Overlapping substitutions and tilings
Shigeki Akiyama, Yasushi Nagai, Shu-Qin Zhang
TL;DR
The paper extends substitution tiling theory to overlapping substitutions, addressing non-integer substitution matrices by leveraging weighted substitutions to define tile frequencies via Perron–Frobenius theory. It proves that patch frequencies converge uniformly and are governed by the right PF eigenvector, yielding unique ergodicity for the associated tiling dynamical systems. Under mild assumptions, the expansion constant β is shown to be an algebraic integer, tying geometric inflation to integer PF structure. A consistency criterion based on an open set condition with a graph-directed IFS is developed to ensure illegal overlaps do not arise, with concrete one-dimensional and Delone-set–based higher-dimensional constructions provided.
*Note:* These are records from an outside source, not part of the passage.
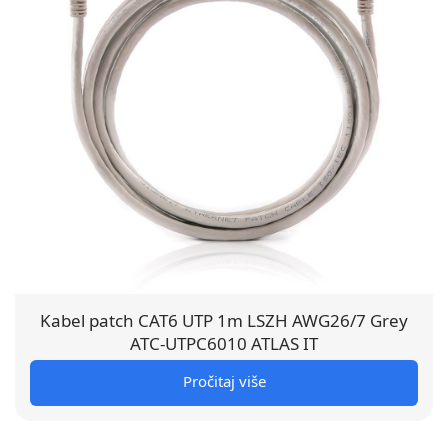
Kabel patch CAT6 UTP 1m LSZH AWG26/7 Grey
ATC-UTPC6010 ATLAS IT
Pročitaj više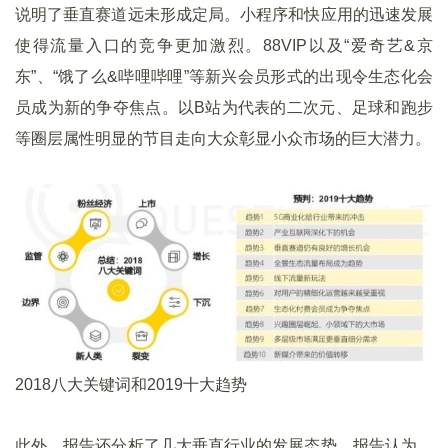
说明了垂直赛道远未形成定局。小程序和快应用的迅速发展
使得流量入口的竞争更加激烈。88VIP以及“爱奇艺&京
东”、“饿了么&哔哩哔哩”等新兴会员形式的出现令生态化会
员成为新的争夺焦点。以B站为代表的二次元、足球和跑步
等圈层属性明显的节目走向大众彰显小众市场的巨大潜力。
2018八大关键词和2019十大趋势
此外，报告还分析了几大垂直行业的发展态势。报告认为，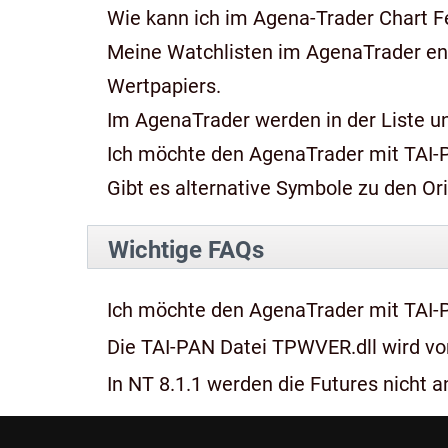
Wie kann ich im Agena-Trader Chart Fe
Meine Watchlisten im AgenaTrader e
Wertpapiers.
Im AgenaTrader werden in der Liste und
Ich möchte den AgenaTrader mit TAI-
Gibt es alternative Symbole zu den Or
Wichtige FAQs
Ich möchte den AgenaTrader mit TAI-
Die TAI-PAN Datei TPWVER.dll wird von
In NT 8.1.1 werden die Futures nicht an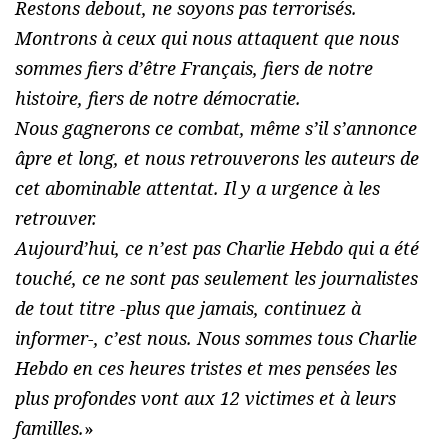
Restons debout, ne soyons pas terrorisés.
Montrons à ceux qui nous attaquent que nous
sommes fiers d’être Français, fiers de notre
histoire, fiers de notre démocratie.
Nous gagnerons ce combat, même s’il s’annonce
âpre et long, et nous retrouverons les auteurs de
cet abominable attentat. Il y a urgence à les
retrouver.
Aujourd’hui, ce n’est pas Charlie Hebdo qui a été
touché, ce ne sont pas seulement les journalistes
de tout titre -plus que jamais, continuez à
informer-, c’est nous. Nous sommes tous Charlie
Hebdo en ces heures tristes et mes pensées les
plus profondes vont aux 12 victimes et à leurs
familles.
»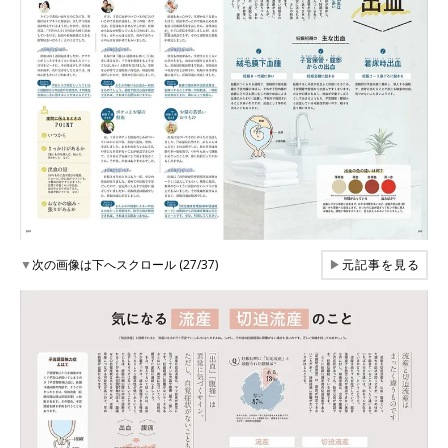
▼
次の画像は下へスクロール (27/37)
▶
元記事を見る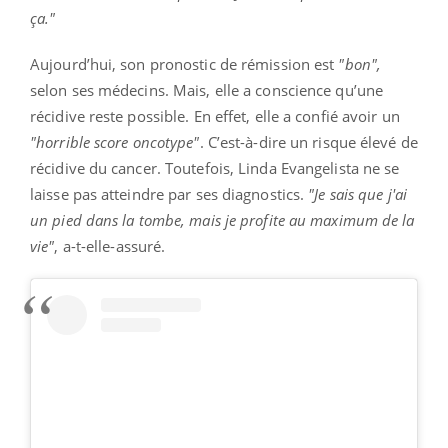
ça.
"
Aujourd’hui, son pronostic de rémission est
"bon
",
selon ses médecins.
Mais, elle a conscience qu’une
récidive reste possible.
En effet, elle a confié avoir un
"horrible
score
oncotype
"
.
C’est-à-dire un risque élevé de
récidive du cancer.
Toutefois, Linda Evangelista ne se
laisse pas atteindre par ses diagnostics.
"Je sais que j'ai
un pied dans la tombe, mais je profite au maximum de la
vie"
, a-t-elle-assuré.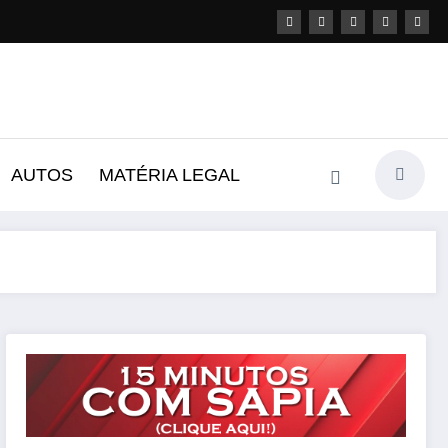
AUTOS
MATÉRIA LEGAL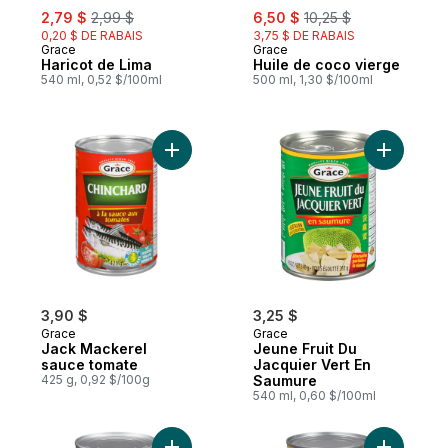
sale:
, formerly:
sale:
, formerly:
2,79 $
2,99 $
6,50 $
10,25 $
0,20 $ DE RABAIS
3,75 $ DE RABAIS
Grace
Grace
Haricot de Lima
Huile de coco vierge
540 ml, 0,52 $/100ml
500 ml, 1,30 $/100ml
Ajouter Jack Mackerel sauce tomate au p
Ajouter J
3,90 $
3,25 $
Grace
Grace
Jack Mackerel
Jeune Fruit Du
sauce tomate
Jacquier Vert En
425 g, 0,92 $/100g
Saumure
540 ml, 0,60 $/100ml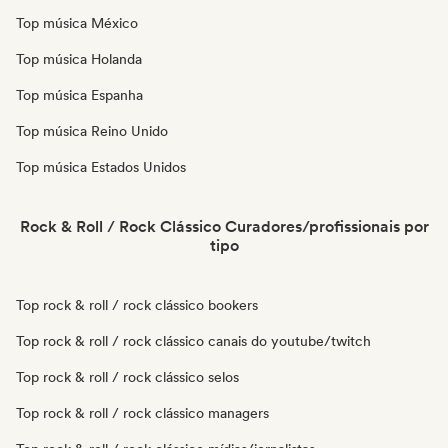
Top música México
Top música Holanda
Top música Espanha
Top música Reino Unido
Top música Estados Unidos
Rock & Roll / Rock Clássico Curadores/profissionais por
tipo
Top rock & roll / rock clássico bookers
Top rock & roll / rock clássico canais do youtube/twitch
Top rock & roll / rock clássico selos
Top rock & roll / rock clássico managers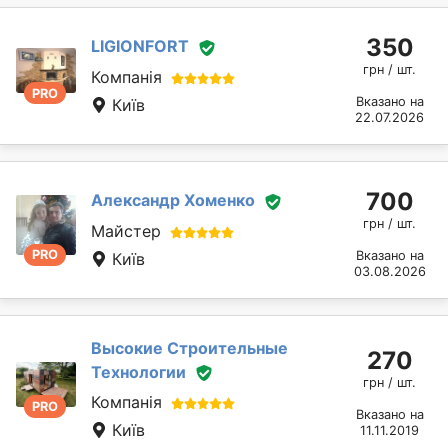
350
LIGIONFORT
грн / шт.
Компанія
PRO
Вказано на
Київ
22.07.2026
700
Александр Хоменко
грн / шт.
Майстер
PRO
Вказано на
Київ
03.08.2026
Высокие Строительные
270
Технологии
грн / шт.
Компанія
PRO
Вказано на
Київ
11.11.2019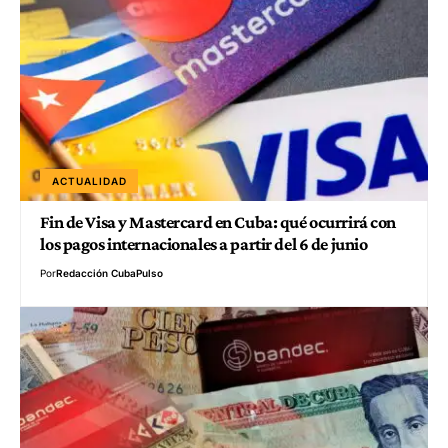
ACTUALIDAD
Fin de Visa y Mastercard en Cuba: qué ocurrirá con
los pagos internacionales a partir del 6 de junio
Por
Redacción CubaPulso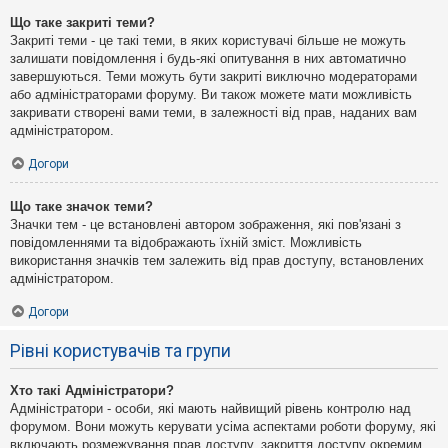
Що таке закриті теми?
Закриті теми - це такі теми, в яких користувачі більше не можуть
залишати повідомлення і будь-які опитування в них автоматично
завершуються. Теми можуть бути закриті виключно модераторами
або адміністраторами форуму. Ви також можете мати можливість
закривати створені вами теми, в залежності від прав, наданих вам
адміністратором.
Догори
Що таке значок теми?
Значки тем - це встановлені автором зображення, які пов'язані з
повідомленнями та відображають їхній зміст. Можливість
використання значків тем залежить від прав доступу, встановлених
адміністратором.
Догори
Рівні користувачів та групи
Хто такі Адміністратори?
Адміністратори - особи, які мають найвищий рівень контролю над
форумом. Вони можуть керувати усіма аспектами роботи форуму, які
включають розмежування прав доступу, закриття доступу окремим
The work lays groundwork for broad construction of overlapping substitutions and poses open problems for further exploration, including connections to Bernoulli convolutions and non-Pisot expansions.
Abstract
We generalize the notion of (geometric) substitution rule to obtain overlapping substitutions. Our motivating example is the substitution presented in Ziherl, Dotera and Bekku \cite{DBZ}, which features a substitution matrix with non-integer entries. We give the meaning of such a matrix by showing that the right Perron--Frobenius eigenvector encodes the patch frequency of the resulting tiling. The patch frequencies are shown to be uniformly convergent, implying that the corresponding dynamical system is uniquely ergodic. Under mild assumptions, we further prove that the associated expansion constant is always an algebraic integer. In general, overlapping substitutions may yield a patch with illegal (partial) overlaps of tiles, even if it is locally consistent. We provide a sufficient condition for an overlapping substitution to be consistent, ensuring that no such illegal tiles emerge. Finally, we construct many intriguing one-dimensional overlapping substitutions and present higher dimensional examples from Delone multi-sets with inflation symmetry.